→ **ВЫБРАННЫЙ ТЕКСТ**:
◇ ◇ ◇ ◇ ◇

Рассказывает Олимпиада Тимофеевна Волкова-Новосёлова, 1923 г.р., село Высокое, проживает в Боровске на улице Мичурина:
«В 1930 г. наша семья была в таком составе: отец, Тимофей Мартынович (1883 г.р.), мама, Анисья Алексеевна урождённая Бузорина (1891 г.р.) и трое детей: мне 7 лет, сестре Рае – 5, младшая сестренка – полгодика как родилась. Надо сказать, в семье у отца было много детей. Братья: Иван, Григорий, Александр, Михаил, Дементий. Четыре сестры: Дарья, Арина и две Татьяны.
У нашего отца был свой дом, сад, огород, корова, лошадь, овечки. Работали всегда сами, в колхоз не хотели вступать потому, что дома некому было работать, мама с новорожденной была. А раз в колхоз не вступаешь, значит - ты кулак.. И вот колхозники под председательством Лаврова принимают решение раскулачить нашу семью и сослать.
Как сейчас перед глазами,: посадили на телегу мать с грудным, ничего с собой взять не разрешили. Везут в Балабаново, там сажают в товарные вагоны. Везли неделю целую. Высаживают в степи за Златоустом, это Урал. У мамы от волнений пропало молоко, и наша сестрёнка умирает.
Сначала разместились в палатках, потом строили длинные деревянные бараки. В бараках делали перегородки из простыней и тряпок. Там я начала ходить в школу.
Смотрим, некоторые семьи стали куда-то уезжать и не возвращались. На втором году отец говорит: «Давайте, и мы уедем отсюда». Стали готовиться, ночью на телеге из палок и веток сделали подобие шалаша, забрались в него, а сверху местные башкиры навалили сена. Получился как будто воз с сеном, а внутри мы сидим. На станции расплатились с перевозчиками. Мама долго потом горевала-убивалась, что дочку оставила там.

◇ ◇ ◇ ◇ ◇

→ **ИСХОДНЫЕ ДАННЫЕ**:
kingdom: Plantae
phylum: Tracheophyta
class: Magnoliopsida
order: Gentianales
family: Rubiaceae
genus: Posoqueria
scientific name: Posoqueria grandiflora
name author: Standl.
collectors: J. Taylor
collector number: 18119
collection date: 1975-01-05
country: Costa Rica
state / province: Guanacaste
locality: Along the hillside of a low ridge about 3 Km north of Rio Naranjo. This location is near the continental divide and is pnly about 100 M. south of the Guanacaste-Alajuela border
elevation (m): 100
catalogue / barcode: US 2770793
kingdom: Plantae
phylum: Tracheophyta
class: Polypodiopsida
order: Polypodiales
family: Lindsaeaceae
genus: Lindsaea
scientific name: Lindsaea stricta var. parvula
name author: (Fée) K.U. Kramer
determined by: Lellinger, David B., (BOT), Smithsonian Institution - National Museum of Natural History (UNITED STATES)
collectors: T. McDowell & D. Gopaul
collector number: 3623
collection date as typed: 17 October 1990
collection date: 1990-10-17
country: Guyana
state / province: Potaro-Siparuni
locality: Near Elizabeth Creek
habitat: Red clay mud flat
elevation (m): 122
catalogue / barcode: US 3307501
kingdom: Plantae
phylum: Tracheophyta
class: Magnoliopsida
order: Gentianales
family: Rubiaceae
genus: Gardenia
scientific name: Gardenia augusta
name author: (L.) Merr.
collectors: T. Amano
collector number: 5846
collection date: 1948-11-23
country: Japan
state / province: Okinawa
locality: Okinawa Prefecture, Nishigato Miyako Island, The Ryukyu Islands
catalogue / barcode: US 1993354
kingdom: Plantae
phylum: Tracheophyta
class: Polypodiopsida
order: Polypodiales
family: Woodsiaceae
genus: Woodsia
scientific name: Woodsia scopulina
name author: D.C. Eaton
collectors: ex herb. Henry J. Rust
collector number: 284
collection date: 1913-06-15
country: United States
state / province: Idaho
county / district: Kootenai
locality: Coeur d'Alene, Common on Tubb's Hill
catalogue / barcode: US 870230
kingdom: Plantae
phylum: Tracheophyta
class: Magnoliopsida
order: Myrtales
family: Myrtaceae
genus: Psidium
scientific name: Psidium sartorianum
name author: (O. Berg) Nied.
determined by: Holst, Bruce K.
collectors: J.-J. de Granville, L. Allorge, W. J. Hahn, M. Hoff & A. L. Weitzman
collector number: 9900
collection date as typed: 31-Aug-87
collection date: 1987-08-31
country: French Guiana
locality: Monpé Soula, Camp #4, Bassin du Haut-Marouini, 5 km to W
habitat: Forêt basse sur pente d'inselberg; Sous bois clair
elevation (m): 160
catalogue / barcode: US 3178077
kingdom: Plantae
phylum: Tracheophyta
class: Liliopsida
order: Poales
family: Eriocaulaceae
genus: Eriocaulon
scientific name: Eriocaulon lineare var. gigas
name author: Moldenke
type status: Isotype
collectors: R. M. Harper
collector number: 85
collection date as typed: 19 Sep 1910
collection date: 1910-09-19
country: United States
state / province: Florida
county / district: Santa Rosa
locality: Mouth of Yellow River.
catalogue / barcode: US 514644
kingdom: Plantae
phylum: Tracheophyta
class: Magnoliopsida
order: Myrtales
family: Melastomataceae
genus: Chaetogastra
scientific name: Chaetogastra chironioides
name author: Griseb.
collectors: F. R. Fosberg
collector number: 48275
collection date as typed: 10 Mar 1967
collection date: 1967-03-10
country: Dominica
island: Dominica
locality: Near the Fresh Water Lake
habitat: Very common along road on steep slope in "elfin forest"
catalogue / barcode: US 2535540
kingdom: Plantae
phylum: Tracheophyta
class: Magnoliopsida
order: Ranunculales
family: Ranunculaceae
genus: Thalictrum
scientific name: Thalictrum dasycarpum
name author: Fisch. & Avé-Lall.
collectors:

◇ ◇ ◇ ◇ ◇

→ **ЗАДАНИЕ A**:
Перепечатайте из воспоминаний о раскулачивании отрывок от слов «Сначала разместились в» до слов «дочку оставила там.» включительно.
→ **ЗАДАНИЕ B**:
Где, согласно воспоминаниям о раскулачивании, высадили семью после недели пути в товарных вагонах?
Данные для работы не понадобятся.

→ **ОТВЕТ A**:
Сначала разместились в палатках, потом строили длинные деревянные бараки. В бараках делали перегородки из простыней и тряпок. Там я начала ходить в школу.
Смотрим, некоторые семьи стали куда-то уезжать и не возвращались. На втором году отец говорит: «Давайте, и мы уедем отсюда». Стали готовиться, ночью на телеге из палок и веток сделали подобие шалаша, забрались в него, а сверху местные башкиры навалили сена. Получился как будто воз с сеном, а внутри мы сидим. На станции расплатились с перевозчиками. Мама долго потом горевала-убивалась, что дочку оставила там.

→ **ОТВЕТ B**:
В степи за Златоустом, на Урале.